» Task goal:
Copy the data word for word, starting at the line containing "At how many" and ending at the line containing "Does the chart contain any negative values?", both included. Leave out the pictures.

═════ Entries supplied

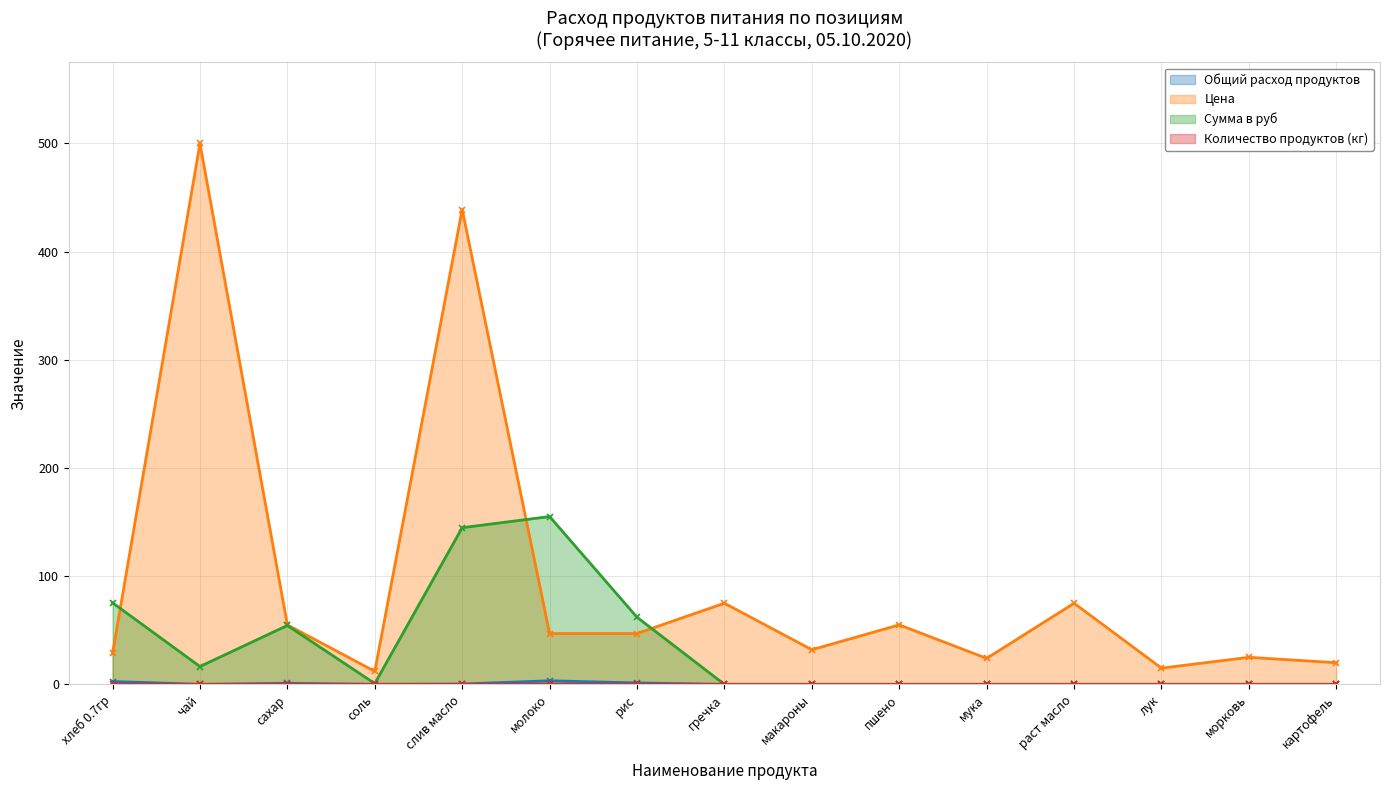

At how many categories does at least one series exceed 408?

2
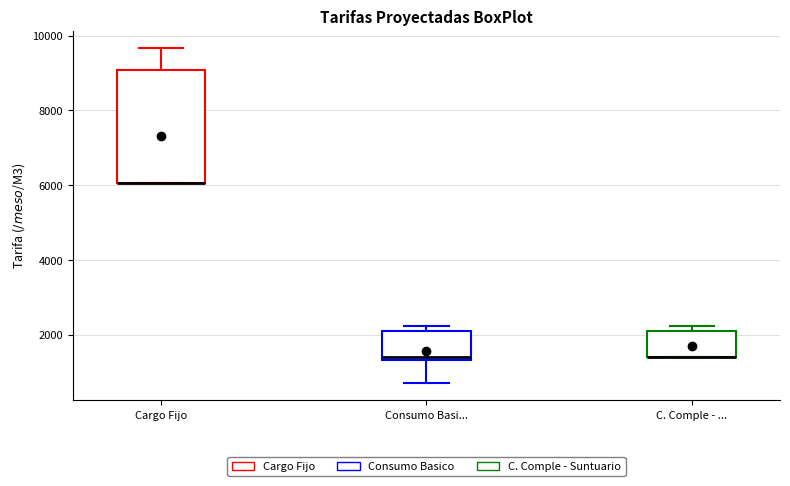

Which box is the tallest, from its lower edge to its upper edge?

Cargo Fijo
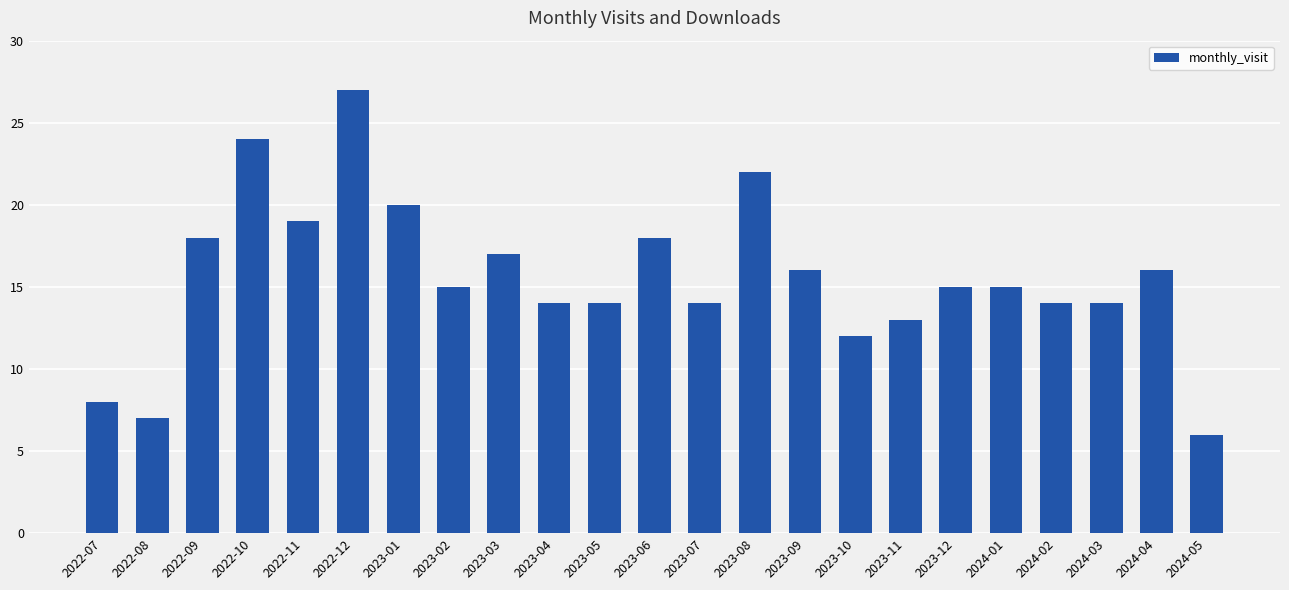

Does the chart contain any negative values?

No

══════════
═════ Entries supplied

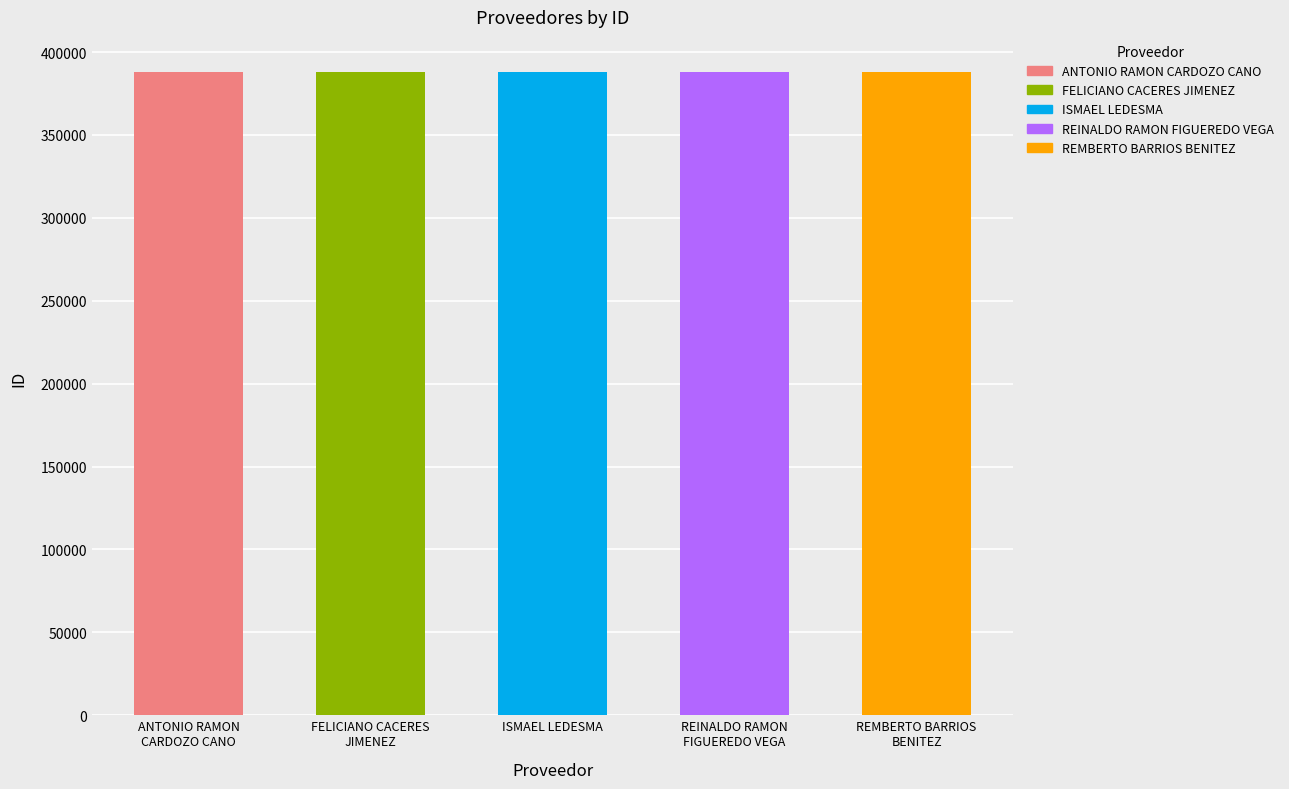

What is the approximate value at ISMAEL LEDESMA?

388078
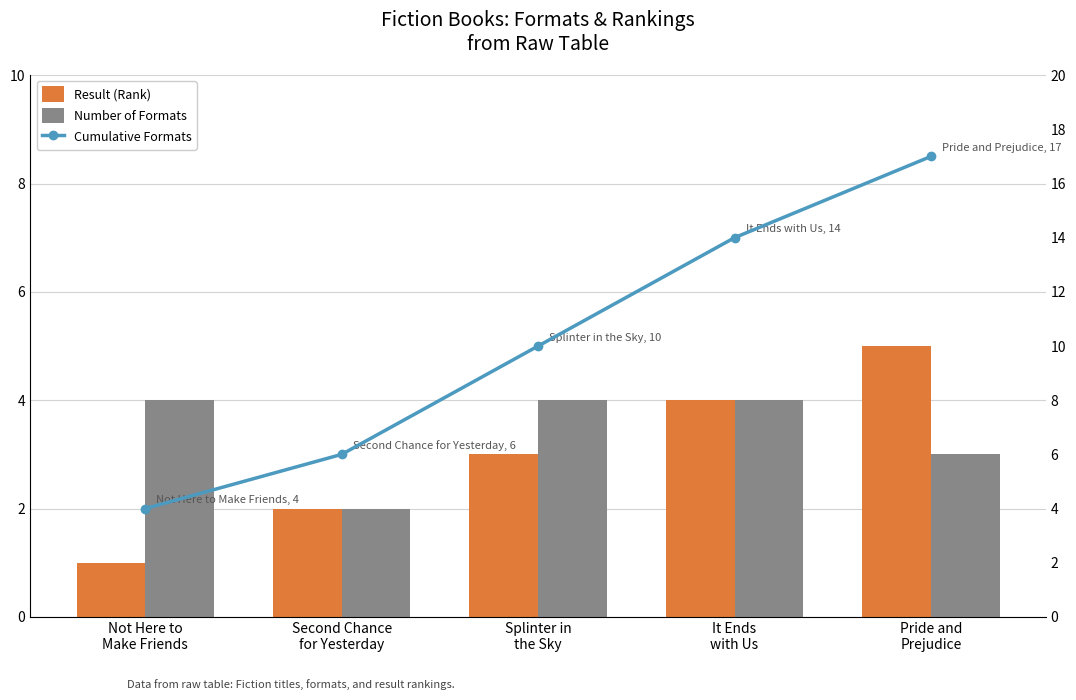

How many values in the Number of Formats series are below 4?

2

══════════

» The completed task:
At how many categories does at least one series exceed 408?

2

Which box is the tallest, from its lower edge to its upper edge?

Cargo Fijo

Does the chart contain any negative values?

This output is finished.